Foram séculos e séculos de eurocentrismo - tanto na arte quanto na religião - para que se sedimentasse a imagem mais conhecida de Jesus Cristo: um homem branco, barbudo, de longos cabelos castanhos claros e olhos azuis. Apesar de ser um retrato já conhecido pela maior parte dos cerca de 2 bilhões de cristãos no mundo, trata-se de uma construção que pouco deve ter tido a ver com a realidade.
O Jesus histórico, apontam especialistas, muito provavelmente era moreno, baixinho e mantinha os cabelos aparados, como os outros judeus de sua época.
A dificuldade para se saber como era a aparência de Jesus vem da própria base do cristianismo: a Bíblia, conjunto de livros sagrados cujo Novo Testamento narra a vida de Jesus - e os primeiros desdobramentos de sua doutrina - não faz qualquer menção que indique como era sua aparência.
"Nos evangelhos ele não é descrito fisicamente. Nem se era alto ou baixo, bem-apessoado ou forte. A única coisa que se diz é sua idade aproximada, cerca de 30 anos", comenta a historiadora neozelandesa Joan E. Taylor, autora do recém-lançado livro What Did Jesus Look Like? e professora do Departamento de Teologia e Estudos Religiosos do King's College de Londres.
Em 2001, para um documentário produzido pela BBC, o especialista forense em reconstruções faciais britânico Richard Neave utilizou conhecimentos científicos para chegar a uma imagem que pode ser considerada próxima da realidade. A partir de três crânios do século 1, de antigos habitantes da mesma região onde Jesus teria vivido, ele e sua equipe recriaram, utilizando modelagem 3D, como seria um rosto típico que pode muito bem ter sido o de Jesus.

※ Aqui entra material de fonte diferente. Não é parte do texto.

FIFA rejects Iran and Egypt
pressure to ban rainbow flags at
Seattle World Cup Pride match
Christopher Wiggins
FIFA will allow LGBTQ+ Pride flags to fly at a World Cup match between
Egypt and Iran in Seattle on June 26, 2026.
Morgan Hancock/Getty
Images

Taylor chegou a conclusões semelhantes sobre a fisionomia de Jesus. "Os judeus da época eram biologicamente semelhantes aos judeus iraquianos de hoje em dia. Assim, acredito que ele tinha cabelos de castanho-escuros a pretos, olhos castanhos, pele morena. Um homem típico do Oriente Médio", afirma.
"Certamente ele era moreno, considerando a tez de pessoas daquela região e, principalmente, analisando a fisionomia de homens do deserto, gente que vive sob o sol intenso", comenta o designer gráfico brasileiro Cícero Moraes, especialista em reconstituição facial forense com trabalhos realizados para universidades estrangeiras. Ele já fez reconstituição facial de 11 santos católicos - e criou uma imagem científica de Jesus Cristo a pedido da reportagem.
"O melhor caminho para imaginar a face de Jesus seria olhar para algum beduíno daquelas terras desérticas, andarilho nômade daquelas terras castigadas pelo sol inclemente", diz o teólogo Pedro Lima Vasconcellos, professor da Universidade Federal de Alagoas e autor do livro O Código da Vinci e o Cristianismo dos Primeiros Séculos.
No Brasil, o Jesus "europeu" convive hoje com imagens de um Cristo mais próximo dos fiéis, como nas obras de Cláudio Pastro (1948-2016), considerado o artista sacro mais importante do país desde Aleijadinho. Responsável por painéis, vitrais e pinturas do interior do Santuário Nacional de Aparecida, Pastro sempre pintou Cristo com rostos populares brasileiros.
Para quem acredita nas mensagens de Jesus, entretanto, suas feições reais pouco importam. "Nunca me ocupei diretamente da aparência física de Jesus. Na verdade, a fisionomia física de Jesus não tem tanta importância quanto o ar que transfigurava de seu olhar e gestos, irradiando a misericórdia de Deus, face humana do Espírito que o habitava em plenitude. Fisionomia bem conhecida do coração dos que nele creem", diz o teólogo Francisco Catão, autor do livro Catecismo e Catequese, entre outros.